Livro: Meu Pai, o Guru do Presidente


Heloisa de Carvalho é a primogênita entre os oito filhos do escritor Olavo de Carvalho (1947-2022). Henri Bugalho com formação em Filosofia, é escritor e YouTuber. Ambos uniram-se em 2020 para escrever e publicar o livro Meu Pai, o Guru do Presidente. Henri, com sua experiência, teria ajudado a estudante de Direito, Heloísa, na tarefa de registrar seu alerta à sociedade brasileira contra seu pai, Olavo, o referido “guru”.

E o livro é apenas isso, mesmo: Heloísa contando sua experiência de filha. Ela, que em certa altura rompeu relações com o pai, explica seus motivos. Olavo seria alguém acostumado a tirar proveito de outros e, na época de produção e lançamento do filme Jardim das Aflições (um documentário sobre ele  mesmo) teria negado os créditos devidos a um de seus produtores, amigo dela. Eis a gota d’água no copo, então transbordante, de Heloísa!

Ruptura estabelecida, pai e filha passaram a se estranhar virtualmente, trocando farpas implícitas e acusações explícitas.

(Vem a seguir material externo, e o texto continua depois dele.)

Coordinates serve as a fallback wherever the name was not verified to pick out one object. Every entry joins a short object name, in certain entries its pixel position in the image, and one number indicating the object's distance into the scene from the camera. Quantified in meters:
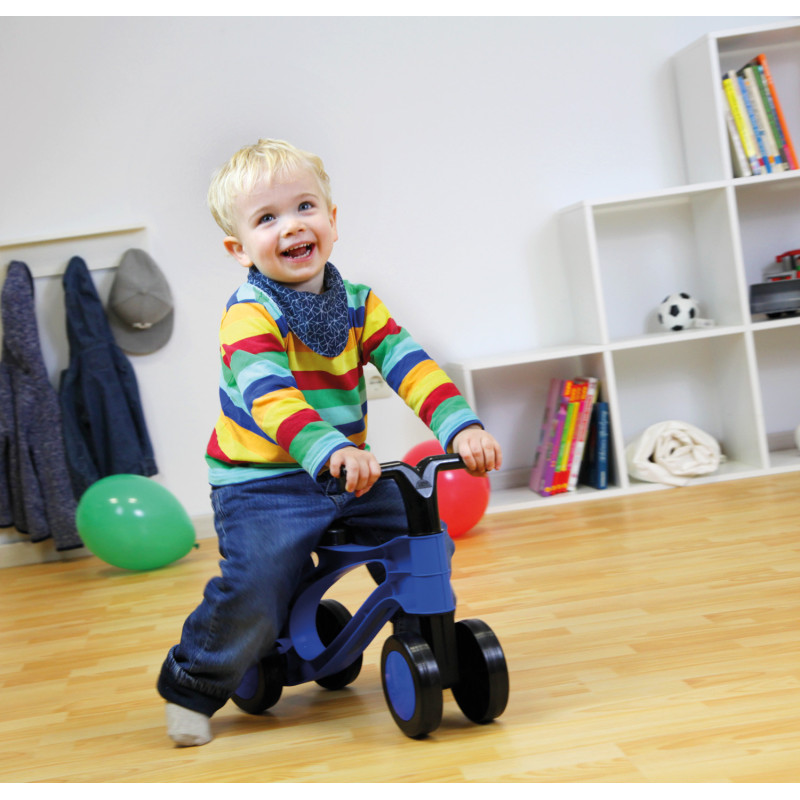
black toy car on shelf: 2.79
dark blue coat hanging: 2.77
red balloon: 2.39
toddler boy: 1.26
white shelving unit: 2.88
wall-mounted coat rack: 2.83
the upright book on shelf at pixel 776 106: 2.77
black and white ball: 2.87
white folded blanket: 2.78
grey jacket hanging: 2.73
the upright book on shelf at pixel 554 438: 2.80
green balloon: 2.46
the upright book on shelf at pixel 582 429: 2.78
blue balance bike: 1.18
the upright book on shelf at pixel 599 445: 2.78
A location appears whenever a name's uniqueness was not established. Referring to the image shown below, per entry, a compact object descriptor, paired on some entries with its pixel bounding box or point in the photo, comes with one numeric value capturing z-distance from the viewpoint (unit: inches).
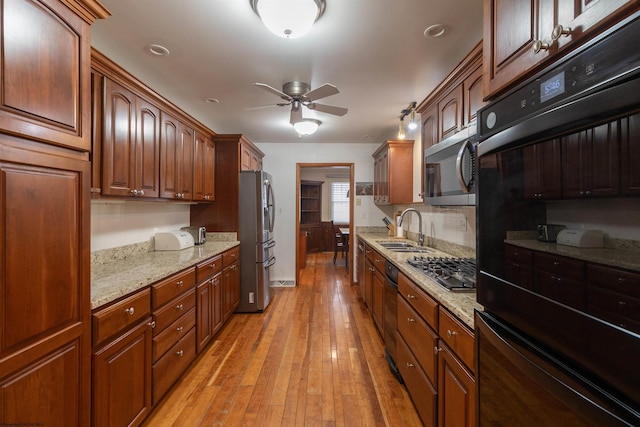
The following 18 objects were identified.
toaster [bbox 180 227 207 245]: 131.1
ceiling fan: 93.1
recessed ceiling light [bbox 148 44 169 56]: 76.5
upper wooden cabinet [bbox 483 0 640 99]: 23.9
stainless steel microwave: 58.1
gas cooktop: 57.1
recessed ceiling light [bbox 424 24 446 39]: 68.4
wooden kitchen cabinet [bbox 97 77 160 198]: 73.3
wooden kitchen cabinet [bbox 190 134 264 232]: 140.7
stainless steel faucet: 127.6
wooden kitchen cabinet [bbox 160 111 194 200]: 99.5
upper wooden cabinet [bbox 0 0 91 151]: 37.5
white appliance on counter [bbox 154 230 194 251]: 112.0
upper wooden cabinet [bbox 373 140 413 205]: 146.6
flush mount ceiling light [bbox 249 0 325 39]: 55.1
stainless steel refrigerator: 140.3
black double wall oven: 19.8
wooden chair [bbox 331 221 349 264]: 261.7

Diante da notoriedade que Olavo alcançou e da influência que exerceria junto ao presidente da República do Brasil, a filha sente-se no dever de alertar a nação contra aquele que considera ser um aproveitador sem escrúpulos, um charlatão com quem se deve tomar todo o cuidado.

Logo nas primeiras páginas, Heloísa conta suas lembranças de infância, a tentativa de suicídio da mãe; a insensibilidade do pai - que teria obrigado os filhos a observar a mãe ensanguentada e presa a uma camisa de forças. Olavo é descrito como, no mínimo, um homem desatento, que não se dava conta das necessidades que crianças têm, como um lar seguro, estabilidade e afeto, e coisas básicas como alimentação e atenção, formação cultural e educação geral. A família habitava o quartinho dos fundos de uma escola esotérica, enquanto Olavo transitava entre a astrologia e o esoterismo islâmico, em simultâneo à manutenção de seus vários casos com mulheres, suas alunas, e à escrita de seus textos, cursos e livros.

O retrato que Heloísa traça é de um homem disposto a tirar aproveito das relações com pessoas “endinheiradas”, como ela diz, e se firmar como um líder. A megalomania e o carisma de Olavo seriam traços marcantes de sua personalidade, sempre presentes, e dos quais ele teria intenção de tirar proveito também em sua nova condição de “guru do presidente”.

Na verdade, não há nada no livro que em 2020, ano de sua publicação, já não tivesse sido “revelado” por meio da Internet. Olavo sempre falou de si mesmo ao expressar-se, sua megalomania sempre esteve evidente. Suas táticas imorais para calar os oponentes e sobressair-se como único controlador do caos já não era segredo para observadores que nem precisavam estar tão atentos.

Confesso que não entendi qual a contribuição de Henri Bugalho como autor... Justamente por sua participação, eu esperava mais do livro, como análises bem fundamentadas da personalidade e da trajetória de Olavo. Não há nada sequer parecido com isso. Não desmereço o relato feito pela filha Heloísa. Ela fala de seu próprio ponto de vista, de suas experiências que não podem ser anuladas nem mesmo pelas vivências de seus irmãos mais novos, que partilharam outros momentos da vida do pai, vividos de outras formas melhores ou piores. O que Heloísa quer dizer, em última instância, é que o comportamento de seu pai não é condizente com o "conservadorismo cristão" que ele diz defender, que ele é um embuste, que tem uma personalidade destrutiva, nociva, altamente capaz de agregar outros como ele, alimentar mentes fanatizadas e provocar danos. 

O livro não esclarece como se formou o homem Olavo, como teria sido sua própria infância e juventude, como teria acontecido sua formação, quais os fatos que teriam marcado sua personalidade, com quem ele teria se relacionado quando jovem e como suas relações sociais teriam alterado seus caminhos. Apresentar uma biografia não era o objetivo da autora, mas essas são lacunas que um jornalismo investigativo sério, isento ao máximo, pode vir a preencher no futuro. 



CARVALHO, Heloisa de; Bugalho, Henri. Meu pai, o guru do presidente. Curitiba: Kotter/247, 2020, p. 162.